EXTRACTED MATERIAL Start Marker
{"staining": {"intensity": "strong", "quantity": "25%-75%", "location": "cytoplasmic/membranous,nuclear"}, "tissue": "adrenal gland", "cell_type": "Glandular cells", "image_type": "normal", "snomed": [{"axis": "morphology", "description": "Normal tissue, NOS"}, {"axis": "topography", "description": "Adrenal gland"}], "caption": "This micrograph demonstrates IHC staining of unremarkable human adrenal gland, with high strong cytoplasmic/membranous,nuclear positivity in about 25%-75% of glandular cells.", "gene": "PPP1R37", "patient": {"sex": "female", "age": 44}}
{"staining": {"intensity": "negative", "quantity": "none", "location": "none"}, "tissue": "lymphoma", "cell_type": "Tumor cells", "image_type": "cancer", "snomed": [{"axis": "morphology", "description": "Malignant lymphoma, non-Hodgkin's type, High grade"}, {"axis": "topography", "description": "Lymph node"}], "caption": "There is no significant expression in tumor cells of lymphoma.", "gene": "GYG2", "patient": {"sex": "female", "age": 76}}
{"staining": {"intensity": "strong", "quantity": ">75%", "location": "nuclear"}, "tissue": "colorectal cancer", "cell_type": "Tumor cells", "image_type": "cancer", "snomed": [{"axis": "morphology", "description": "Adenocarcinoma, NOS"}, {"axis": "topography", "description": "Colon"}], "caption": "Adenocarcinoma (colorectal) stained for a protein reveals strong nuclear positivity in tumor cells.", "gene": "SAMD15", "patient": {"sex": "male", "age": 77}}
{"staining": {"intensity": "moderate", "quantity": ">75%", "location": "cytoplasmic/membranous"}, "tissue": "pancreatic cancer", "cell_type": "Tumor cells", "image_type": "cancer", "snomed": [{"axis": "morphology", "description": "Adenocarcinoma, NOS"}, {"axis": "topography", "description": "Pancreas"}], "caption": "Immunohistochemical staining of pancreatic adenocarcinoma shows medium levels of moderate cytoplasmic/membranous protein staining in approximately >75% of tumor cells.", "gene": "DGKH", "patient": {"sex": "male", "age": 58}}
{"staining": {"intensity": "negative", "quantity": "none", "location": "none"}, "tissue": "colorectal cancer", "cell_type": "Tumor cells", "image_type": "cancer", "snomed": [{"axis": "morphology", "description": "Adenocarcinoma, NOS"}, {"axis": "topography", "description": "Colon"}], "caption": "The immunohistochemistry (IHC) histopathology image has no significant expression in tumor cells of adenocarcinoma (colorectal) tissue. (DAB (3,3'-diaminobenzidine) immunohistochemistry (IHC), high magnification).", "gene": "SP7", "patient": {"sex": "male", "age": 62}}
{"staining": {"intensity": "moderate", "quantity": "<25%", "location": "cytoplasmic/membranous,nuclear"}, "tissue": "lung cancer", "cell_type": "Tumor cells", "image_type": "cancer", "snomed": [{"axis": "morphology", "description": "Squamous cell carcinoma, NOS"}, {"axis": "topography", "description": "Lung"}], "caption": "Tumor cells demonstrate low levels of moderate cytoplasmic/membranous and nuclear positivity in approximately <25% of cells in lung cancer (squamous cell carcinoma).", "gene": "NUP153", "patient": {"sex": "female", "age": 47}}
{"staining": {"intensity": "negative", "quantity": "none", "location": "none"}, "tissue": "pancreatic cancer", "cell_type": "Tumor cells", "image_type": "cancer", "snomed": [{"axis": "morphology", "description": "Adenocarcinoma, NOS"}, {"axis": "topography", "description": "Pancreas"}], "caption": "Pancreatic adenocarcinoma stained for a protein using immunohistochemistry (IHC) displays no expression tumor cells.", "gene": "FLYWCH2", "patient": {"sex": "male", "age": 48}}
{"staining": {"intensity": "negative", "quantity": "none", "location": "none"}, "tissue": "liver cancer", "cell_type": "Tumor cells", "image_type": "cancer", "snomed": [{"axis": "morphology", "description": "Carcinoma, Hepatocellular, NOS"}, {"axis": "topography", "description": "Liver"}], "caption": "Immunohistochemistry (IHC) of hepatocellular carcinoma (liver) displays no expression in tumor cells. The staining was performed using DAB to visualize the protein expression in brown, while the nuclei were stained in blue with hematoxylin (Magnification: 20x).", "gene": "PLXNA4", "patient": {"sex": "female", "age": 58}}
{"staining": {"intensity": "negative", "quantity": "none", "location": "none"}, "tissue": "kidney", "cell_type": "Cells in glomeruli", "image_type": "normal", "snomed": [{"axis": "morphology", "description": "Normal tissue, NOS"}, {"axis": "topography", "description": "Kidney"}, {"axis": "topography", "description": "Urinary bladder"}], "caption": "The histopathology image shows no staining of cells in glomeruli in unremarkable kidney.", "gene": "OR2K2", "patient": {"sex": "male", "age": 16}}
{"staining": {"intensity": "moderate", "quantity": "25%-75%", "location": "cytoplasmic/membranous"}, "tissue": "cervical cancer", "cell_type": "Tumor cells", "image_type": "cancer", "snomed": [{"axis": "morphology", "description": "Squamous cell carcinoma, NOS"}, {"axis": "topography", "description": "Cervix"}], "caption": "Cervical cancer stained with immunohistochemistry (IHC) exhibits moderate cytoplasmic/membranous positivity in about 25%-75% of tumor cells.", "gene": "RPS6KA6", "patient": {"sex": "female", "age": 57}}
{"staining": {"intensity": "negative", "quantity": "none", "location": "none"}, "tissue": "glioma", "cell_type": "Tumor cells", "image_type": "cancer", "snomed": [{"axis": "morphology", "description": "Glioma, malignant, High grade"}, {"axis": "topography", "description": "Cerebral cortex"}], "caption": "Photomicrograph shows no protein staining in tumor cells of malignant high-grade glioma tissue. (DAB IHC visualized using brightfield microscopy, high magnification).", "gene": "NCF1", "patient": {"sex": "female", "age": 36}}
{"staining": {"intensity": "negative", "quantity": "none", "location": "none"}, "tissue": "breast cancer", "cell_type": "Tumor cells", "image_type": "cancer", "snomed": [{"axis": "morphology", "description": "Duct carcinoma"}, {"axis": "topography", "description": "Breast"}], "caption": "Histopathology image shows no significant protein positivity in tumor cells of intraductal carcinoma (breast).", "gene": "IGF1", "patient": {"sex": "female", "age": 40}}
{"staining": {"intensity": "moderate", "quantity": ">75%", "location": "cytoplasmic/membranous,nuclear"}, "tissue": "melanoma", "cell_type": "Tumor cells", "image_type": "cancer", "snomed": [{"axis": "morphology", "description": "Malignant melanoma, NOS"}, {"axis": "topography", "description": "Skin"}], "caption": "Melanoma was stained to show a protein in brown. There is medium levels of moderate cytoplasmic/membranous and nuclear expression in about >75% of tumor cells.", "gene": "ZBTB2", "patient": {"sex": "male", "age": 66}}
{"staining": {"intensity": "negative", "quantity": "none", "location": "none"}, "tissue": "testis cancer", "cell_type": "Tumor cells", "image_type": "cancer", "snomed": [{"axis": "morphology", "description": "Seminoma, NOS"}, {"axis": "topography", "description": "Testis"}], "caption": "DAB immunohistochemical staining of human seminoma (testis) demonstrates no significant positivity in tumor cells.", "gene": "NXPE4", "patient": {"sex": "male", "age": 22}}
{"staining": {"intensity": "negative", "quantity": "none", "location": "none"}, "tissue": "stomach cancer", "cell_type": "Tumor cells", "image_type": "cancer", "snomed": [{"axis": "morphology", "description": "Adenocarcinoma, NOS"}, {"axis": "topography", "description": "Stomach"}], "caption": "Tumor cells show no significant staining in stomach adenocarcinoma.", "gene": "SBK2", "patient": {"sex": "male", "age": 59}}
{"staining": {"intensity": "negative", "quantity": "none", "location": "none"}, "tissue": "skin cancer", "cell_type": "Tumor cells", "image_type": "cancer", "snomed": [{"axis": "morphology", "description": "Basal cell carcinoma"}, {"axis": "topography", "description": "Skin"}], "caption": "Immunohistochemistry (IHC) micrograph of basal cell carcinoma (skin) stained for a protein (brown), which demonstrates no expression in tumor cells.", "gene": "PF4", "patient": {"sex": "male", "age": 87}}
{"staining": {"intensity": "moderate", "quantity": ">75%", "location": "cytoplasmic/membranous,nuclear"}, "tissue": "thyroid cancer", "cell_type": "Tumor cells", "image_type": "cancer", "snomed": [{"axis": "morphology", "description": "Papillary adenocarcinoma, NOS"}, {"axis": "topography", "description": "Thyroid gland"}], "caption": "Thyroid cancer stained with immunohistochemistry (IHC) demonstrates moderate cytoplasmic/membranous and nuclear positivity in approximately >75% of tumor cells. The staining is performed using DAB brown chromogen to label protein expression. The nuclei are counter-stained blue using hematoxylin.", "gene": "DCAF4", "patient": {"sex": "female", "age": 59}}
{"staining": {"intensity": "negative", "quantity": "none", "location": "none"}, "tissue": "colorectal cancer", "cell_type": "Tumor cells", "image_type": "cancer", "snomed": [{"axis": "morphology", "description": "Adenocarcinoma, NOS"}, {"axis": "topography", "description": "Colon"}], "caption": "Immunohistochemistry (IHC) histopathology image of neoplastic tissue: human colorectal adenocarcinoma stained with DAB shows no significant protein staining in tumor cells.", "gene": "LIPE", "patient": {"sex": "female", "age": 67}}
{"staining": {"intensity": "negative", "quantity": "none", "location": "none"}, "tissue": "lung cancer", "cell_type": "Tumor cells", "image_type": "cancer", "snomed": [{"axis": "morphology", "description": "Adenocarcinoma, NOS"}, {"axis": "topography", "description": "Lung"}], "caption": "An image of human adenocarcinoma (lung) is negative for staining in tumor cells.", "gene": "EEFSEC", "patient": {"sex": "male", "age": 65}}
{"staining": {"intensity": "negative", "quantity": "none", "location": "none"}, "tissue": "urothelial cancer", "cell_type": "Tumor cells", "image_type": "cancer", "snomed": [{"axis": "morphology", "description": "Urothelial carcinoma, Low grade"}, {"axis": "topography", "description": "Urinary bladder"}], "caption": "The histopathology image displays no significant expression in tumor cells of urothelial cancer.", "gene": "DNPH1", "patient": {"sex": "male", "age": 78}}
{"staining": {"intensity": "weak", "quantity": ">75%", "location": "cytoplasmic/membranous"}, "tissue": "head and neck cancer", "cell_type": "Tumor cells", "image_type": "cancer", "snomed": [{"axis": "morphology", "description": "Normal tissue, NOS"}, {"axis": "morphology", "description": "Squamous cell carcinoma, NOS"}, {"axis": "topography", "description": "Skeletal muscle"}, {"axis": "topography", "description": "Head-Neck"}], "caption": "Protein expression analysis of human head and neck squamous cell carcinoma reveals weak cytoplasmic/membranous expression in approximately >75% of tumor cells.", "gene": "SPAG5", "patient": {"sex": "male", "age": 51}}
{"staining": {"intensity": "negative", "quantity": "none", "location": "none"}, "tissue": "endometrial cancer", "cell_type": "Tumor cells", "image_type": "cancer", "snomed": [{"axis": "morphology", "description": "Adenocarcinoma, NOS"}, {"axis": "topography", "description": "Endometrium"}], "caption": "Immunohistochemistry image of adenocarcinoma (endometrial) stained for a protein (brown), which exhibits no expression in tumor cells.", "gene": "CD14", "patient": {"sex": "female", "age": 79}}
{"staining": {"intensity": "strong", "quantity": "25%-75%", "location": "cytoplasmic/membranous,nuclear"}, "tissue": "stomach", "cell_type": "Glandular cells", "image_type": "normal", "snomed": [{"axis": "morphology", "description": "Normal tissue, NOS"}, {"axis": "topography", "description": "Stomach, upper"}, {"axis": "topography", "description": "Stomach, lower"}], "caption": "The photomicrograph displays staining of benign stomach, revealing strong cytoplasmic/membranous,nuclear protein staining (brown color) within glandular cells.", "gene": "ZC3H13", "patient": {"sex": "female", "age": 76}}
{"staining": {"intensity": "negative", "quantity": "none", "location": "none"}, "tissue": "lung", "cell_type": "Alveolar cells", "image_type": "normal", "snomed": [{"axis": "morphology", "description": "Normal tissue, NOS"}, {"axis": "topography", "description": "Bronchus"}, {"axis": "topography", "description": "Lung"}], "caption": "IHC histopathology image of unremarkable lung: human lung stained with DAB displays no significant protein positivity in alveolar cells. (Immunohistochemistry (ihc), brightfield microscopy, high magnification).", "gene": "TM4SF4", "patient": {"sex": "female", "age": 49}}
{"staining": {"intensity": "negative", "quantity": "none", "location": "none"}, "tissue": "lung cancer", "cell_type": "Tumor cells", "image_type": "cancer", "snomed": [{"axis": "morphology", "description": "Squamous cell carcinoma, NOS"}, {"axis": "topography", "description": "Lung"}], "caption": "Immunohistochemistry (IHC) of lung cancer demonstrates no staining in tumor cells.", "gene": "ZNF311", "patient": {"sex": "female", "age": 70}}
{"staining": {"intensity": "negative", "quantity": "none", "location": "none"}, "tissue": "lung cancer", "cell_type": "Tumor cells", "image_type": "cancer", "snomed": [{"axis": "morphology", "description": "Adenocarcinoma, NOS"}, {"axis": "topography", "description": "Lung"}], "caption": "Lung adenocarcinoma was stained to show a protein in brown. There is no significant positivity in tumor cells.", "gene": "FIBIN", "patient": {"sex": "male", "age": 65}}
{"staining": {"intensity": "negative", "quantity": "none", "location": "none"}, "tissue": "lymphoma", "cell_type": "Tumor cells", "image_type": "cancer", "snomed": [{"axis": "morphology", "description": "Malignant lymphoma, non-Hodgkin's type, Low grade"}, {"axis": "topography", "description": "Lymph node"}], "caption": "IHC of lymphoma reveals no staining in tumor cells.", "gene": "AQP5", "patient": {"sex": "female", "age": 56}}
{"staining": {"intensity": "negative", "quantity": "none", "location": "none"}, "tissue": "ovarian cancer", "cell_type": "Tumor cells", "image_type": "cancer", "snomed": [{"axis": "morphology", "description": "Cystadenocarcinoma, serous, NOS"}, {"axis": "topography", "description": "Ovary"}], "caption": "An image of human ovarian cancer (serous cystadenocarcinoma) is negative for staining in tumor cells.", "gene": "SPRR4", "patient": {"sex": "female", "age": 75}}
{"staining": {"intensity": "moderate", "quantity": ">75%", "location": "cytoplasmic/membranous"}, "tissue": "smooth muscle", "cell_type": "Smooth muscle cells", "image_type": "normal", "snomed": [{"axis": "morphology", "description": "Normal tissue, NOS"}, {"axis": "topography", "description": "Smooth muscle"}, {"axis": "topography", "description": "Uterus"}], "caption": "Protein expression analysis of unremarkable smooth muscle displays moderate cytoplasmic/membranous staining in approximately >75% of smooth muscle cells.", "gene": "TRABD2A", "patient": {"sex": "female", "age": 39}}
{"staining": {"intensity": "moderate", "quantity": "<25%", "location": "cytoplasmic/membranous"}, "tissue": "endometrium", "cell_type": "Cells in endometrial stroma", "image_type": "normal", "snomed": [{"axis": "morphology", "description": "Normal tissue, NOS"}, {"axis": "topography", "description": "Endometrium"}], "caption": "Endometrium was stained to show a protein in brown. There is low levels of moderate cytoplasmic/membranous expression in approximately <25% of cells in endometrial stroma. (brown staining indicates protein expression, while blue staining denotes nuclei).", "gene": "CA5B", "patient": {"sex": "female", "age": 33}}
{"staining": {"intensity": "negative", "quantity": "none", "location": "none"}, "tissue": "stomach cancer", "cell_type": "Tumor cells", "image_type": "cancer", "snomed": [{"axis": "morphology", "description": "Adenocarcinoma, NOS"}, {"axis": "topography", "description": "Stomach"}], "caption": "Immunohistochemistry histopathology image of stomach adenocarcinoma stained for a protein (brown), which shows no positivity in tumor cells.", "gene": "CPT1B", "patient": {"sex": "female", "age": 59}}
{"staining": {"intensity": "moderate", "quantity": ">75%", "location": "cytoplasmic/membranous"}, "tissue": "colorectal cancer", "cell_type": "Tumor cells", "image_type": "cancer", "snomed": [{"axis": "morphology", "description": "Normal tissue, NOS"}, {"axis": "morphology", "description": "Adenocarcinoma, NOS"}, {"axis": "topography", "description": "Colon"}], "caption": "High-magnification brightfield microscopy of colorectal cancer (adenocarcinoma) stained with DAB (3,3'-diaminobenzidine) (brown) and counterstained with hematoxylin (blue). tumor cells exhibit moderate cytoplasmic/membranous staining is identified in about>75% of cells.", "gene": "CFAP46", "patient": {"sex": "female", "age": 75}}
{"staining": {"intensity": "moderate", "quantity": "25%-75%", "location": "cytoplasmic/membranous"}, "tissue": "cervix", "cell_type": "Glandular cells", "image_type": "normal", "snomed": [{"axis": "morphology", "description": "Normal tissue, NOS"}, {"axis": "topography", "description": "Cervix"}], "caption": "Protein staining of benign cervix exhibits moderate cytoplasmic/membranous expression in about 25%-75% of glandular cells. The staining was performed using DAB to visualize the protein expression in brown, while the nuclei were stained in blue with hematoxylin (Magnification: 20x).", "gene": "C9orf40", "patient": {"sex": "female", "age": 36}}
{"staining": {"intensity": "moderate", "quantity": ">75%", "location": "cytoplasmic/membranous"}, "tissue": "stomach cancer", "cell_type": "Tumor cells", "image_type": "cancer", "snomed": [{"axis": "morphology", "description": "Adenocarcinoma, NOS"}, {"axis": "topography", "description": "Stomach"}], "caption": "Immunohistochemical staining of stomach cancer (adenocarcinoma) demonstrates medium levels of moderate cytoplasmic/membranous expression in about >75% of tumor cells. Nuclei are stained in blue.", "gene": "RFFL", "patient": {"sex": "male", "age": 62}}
EXTRACTED MATERIAL End Marker
[WHAT THE TASK REQUIRES] On how many lines of the data does "brightfield" appear? Give only that number.

[RESPONSE BELOW] 3